------ Texto proporcionado

Por Amaury Sánchez
El precio de la tortilla en México es, más que una cifra económica, el termómetro de una crisis estructural que se cierne sobre el campo y la industria agroalimentaria. Cuando el kilo de tortilla alcanza los $30 pesos en algunos estados y en Jalisco se perfila hacia los $32 pesos, conviene preguntarse no solo por las causas inmediatas de este encarecimiento, sino por el trasfondo político y económico que ha llevado a esta distorsión en la cadena de valor.
El drama comienza en el surco y termina en la mesa, pero las ganancias se pierden en el trayecto. El productor de maíz en México recibe alrededor de $8 pesos por kilo, una suma que apenas cubre el costo de la siembra y la cosecha, después de meses de trabajo y una inversión constante en insumos, maquinaria y mantenimiento. El maíz, base de nuestra dieta y emblema de nuestra identidad, es tratado en los mercados nacionales como una mercancía de bajo valor, mientras que las grandes comercializadoras y la industria molinera cosechan los beneficios.

------------

* Detalles del problema *
Reproduce sin cambios el pasaje del texto sobre el precio de la tortilla que abarca todo desde "El drama comienza" hasta "cosechan los beneficios.".

------ Entradas proporcionadas

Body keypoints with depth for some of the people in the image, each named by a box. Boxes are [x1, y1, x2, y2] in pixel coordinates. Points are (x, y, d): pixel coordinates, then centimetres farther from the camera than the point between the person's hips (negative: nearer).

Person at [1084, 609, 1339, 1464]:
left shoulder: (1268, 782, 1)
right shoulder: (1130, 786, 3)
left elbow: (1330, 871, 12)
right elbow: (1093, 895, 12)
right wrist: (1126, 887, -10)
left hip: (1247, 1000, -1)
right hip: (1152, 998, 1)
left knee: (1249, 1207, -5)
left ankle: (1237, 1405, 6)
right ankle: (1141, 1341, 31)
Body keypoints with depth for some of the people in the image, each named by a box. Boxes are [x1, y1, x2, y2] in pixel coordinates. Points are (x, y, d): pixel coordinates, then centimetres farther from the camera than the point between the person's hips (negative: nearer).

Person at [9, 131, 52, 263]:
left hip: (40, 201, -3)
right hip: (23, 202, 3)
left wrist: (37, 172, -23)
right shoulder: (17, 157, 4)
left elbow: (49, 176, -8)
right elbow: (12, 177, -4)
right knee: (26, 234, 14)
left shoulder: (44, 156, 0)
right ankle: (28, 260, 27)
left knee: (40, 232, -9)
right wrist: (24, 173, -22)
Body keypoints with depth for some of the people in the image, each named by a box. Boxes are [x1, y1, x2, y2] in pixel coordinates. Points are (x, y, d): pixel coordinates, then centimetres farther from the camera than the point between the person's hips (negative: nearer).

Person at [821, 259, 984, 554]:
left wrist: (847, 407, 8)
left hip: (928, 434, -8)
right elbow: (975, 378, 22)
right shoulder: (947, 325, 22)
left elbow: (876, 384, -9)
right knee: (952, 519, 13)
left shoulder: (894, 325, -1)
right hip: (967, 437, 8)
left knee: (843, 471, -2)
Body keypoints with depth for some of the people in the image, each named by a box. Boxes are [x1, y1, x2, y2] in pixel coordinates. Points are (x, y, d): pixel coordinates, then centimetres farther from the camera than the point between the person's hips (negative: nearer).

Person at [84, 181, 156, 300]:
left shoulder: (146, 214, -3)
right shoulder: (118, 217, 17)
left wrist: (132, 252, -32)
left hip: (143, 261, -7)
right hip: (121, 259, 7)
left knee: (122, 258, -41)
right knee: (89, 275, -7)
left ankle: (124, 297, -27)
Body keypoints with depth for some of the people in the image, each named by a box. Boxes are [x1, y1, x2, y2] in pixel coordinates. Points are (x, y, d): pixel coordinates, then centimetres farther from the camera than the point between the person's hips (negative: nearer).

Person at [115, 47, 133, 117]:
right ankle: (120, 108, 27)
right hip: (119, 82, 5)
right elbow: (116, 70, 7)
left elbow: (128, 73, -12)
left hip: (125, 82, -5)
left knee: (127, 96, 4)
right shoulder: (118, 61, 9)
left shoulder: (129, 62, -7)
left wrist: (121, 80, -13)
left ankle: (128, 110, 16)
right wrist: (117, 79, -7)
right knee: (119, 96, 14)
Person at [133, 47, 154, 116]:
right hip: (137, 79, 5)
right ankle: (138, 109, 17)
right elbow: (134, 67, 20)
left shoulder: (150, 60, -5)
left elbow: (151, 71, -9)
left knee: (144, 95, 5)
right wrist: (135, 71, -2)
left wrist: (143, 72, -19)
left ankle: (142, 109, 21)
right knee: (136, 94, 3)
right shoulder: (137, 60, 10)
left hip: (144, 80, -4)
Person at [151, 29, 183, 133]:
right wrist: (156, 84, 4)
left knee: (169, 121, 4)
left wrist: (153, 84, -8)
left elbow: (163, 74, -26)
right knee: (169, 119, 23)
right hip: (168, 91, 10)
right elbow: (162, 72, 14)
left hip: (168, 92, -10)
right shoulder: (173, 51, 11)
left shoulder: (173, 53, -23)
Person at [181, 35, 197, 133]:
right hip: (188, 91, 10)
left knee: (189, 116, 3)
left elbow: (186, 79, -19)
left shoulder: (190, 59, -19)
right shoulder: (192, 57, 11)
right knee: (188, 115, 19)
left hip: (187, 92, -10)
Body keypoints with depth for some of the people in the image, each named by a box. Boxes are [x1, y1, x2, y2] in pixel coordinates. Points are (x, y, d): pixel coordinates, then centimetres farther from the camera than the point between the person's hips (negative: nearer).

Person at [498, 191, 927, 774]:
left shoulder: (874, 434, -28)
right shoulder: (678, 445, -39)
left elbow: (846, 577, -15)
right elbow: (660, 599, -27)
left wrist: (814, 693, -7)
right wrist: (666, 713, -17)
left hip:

------------

* Resultado del ejercicio *
El drama comienza en el surco y termina en la mesa, pero las ganancias se pierden en el trayecto. El productor de maíz en México recibe alrededor de $8 pesos por kilo, una suma que apenas cubre el costo de la siembra y la cosecha, después de meses de trabajo y una inversión constante en insumos, maquinaria y mantenimiento. El maíz, base de nuestra dieta y emblema de nuestra identidad, es tratado en los mercados nacionales como una mercancía de bajo valor, mientras que las grandes comercializadoras y la industria molinera cosechan los beneficios.